> _TEKST_
<<<<
Marek Świerczek swą Bestią mógł sporo namieszać na naszym rynku, niestety, brakło jego powieści wykończenia, dystansu, wreszcie redakcyjnego ogarnięcia.A potencjał tkwił w niej silny, Świerczek wpisał się bowiem w bardzo dobrze radzącą sobie falę retro, tak rodzimą, jak i budowaną popularnością Borysa Akunina, a i na pustym jeszcze polu polskiej literatury grozy mógł być wydarzeniem ważnym. Więcej tam właśnie horroru, choć jest i kryminał; lecz groza to specyficzna, bo przywołująca ducha (nawet dosłownie!) modnych niegdyś w naszej kinematografii poetyzujących obrazów Piestraka (obie
Wilczyce) czy Lecha (
Dom Sary, według prozy Stefana Grabińskiego).
>>>>
> _ZADANIE 1_
Wypisz wszystkie osoby wymienione w tekście z imienia lub nazwiska.
> _ZADANIE 2_
Przepisz bez zmian fragment tekstu, który otwierają słowa „Marek Świerczek swą”, a zamykają słowa „prozy Stefana Grabińskiego).”.

> _PODANE POZYCJE_
<<<<
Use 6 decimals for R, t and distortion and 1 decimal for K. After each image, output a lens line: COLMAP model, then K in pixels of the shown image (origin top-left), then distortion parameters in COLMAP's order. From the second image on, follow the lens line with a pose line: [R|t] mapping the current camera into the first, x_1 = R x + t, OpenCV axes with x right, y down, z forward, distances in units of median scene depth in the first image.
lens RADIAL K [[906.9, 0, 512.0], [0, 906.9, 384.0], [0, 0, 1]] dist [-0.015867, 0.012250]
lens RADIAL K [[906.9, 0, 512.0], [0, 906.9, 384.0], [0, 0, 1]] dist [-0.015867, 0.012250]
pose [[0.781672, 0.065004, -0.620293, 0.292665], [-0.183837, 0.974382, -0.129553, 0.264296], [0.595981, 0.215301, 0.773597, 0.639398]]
>>>>
<<<<
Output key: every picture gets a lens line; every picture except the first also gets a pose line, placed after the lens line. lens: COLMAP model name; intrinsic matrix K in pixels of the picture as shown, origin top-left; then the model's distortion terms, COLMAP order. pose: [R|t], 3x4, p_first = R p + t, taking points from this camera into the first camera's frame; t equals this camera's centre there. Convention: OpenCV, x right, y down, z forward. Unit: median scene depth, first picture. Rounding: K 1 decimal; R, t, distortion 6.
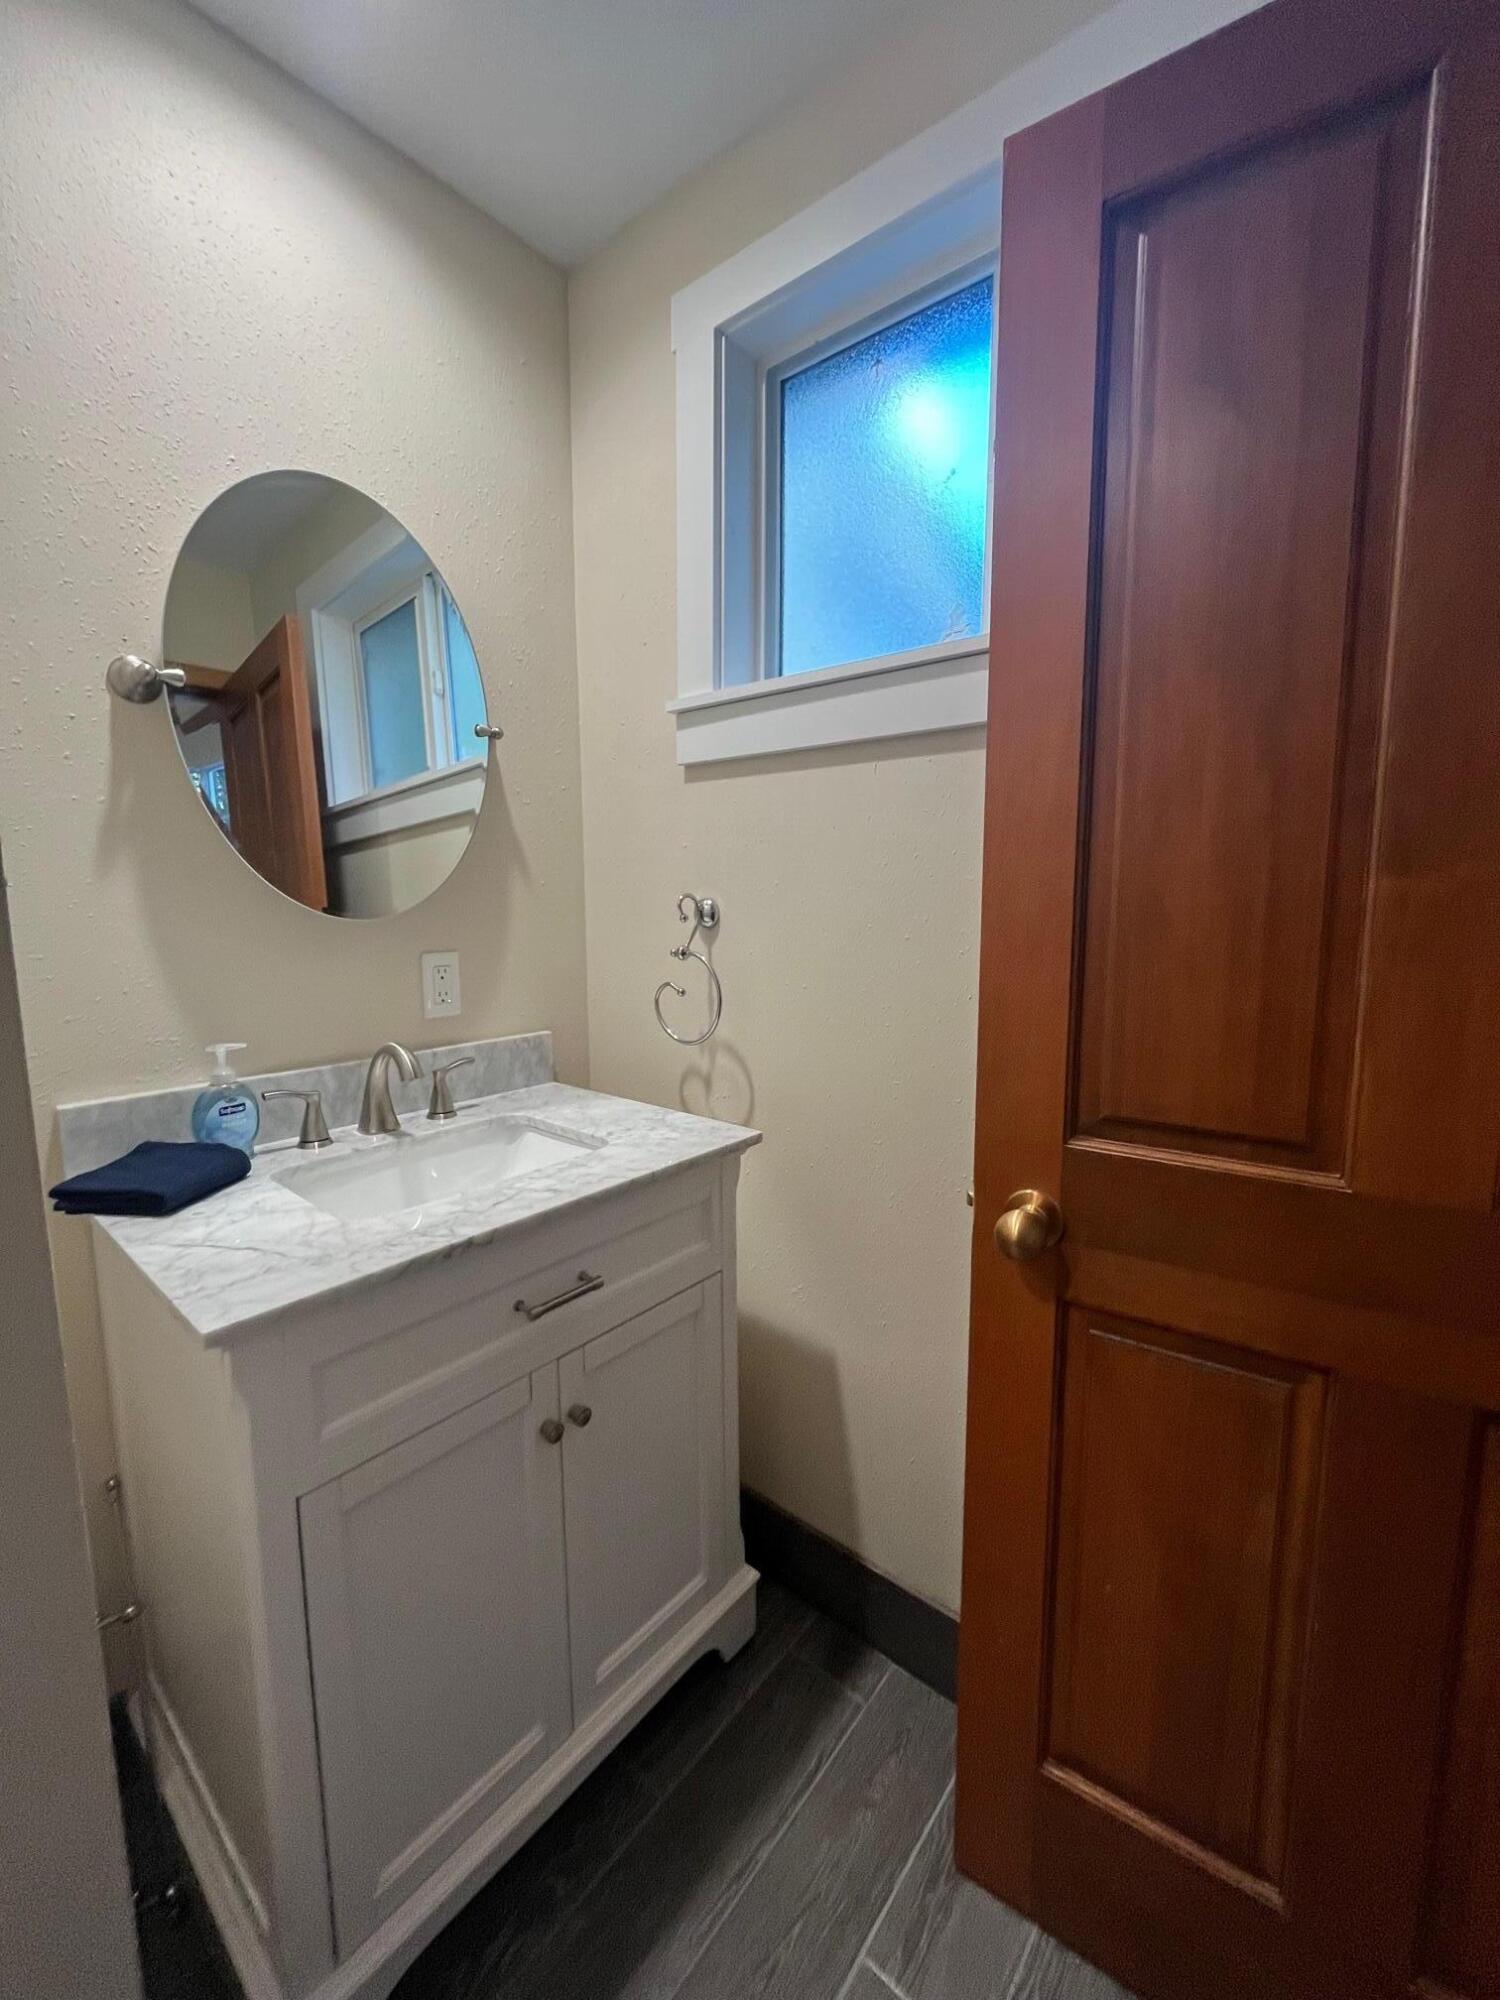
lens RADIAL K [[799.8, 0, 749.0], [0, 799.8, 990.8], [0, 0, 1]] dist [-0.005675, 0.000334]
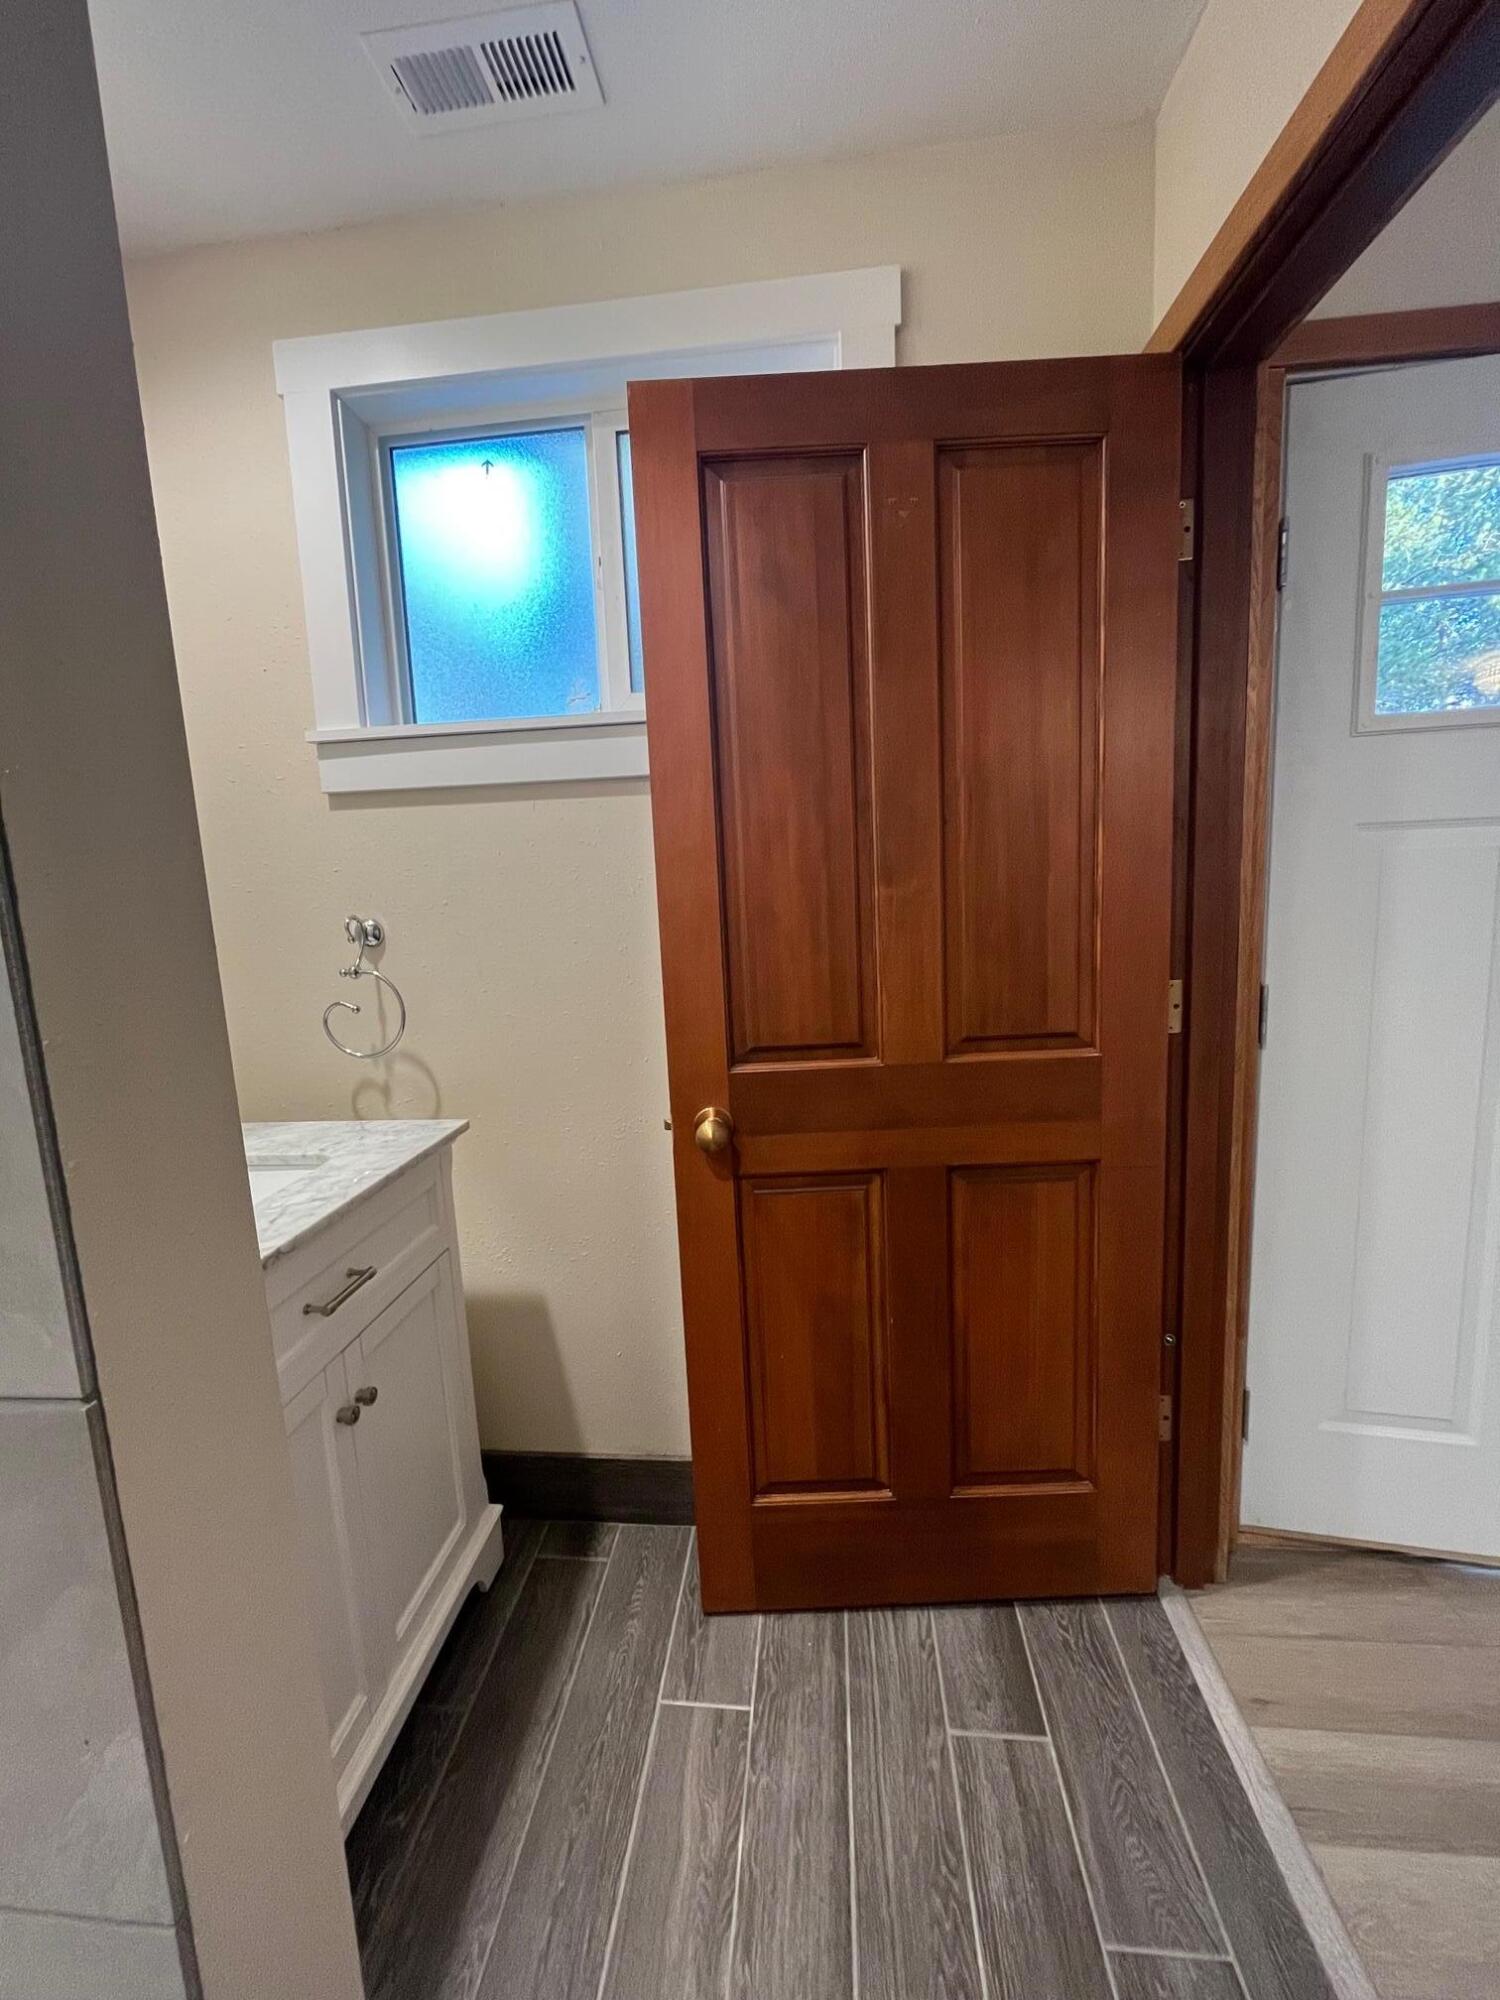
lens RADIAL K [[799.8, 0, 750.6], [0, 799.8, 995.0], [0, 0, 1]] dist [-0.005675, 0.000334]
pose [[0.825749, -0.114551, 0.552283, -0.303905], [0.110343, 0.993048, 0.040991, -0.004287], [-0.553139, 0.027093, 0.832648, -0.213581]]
>>>>
> _ROZWIĄZANIE PISEMNE 1_
Marek Świerczek, Borys Akunin, Piestrak, Lech, Stefan Grabiński

> _ROZWIĄZANIE PISEMNE 2_
Marek Świerczek swą Bestią mógł sporo namieszać na naszym rynku, niestety, brakło jego powieści wykończenia, dystansu, wreszcie redakcyjnego ogarnięcia.A potencjał tkwił w niej silny, Świerczek wpisał się bowiem w bardzo dobrze radzącą sobie falę retro, tak rodzimą, jak i budowaną popularnością Borysa Akunina, a i na pustym jeszcze polu polskiej literatury grozy mógł być wydarzeniem ważnym. Więcej tam właśnie horroru, choć jest i kryminał; lecz groza to specyficzna, bo przywołująca ducha (nawet dosłownie!) modnych niegdyś w naszej kinematografii poetyzujących obrazów Piestraka (obie
Wilczyce) czy Lecha (
Dom Sary, według prozy Stefana Grabińskiego).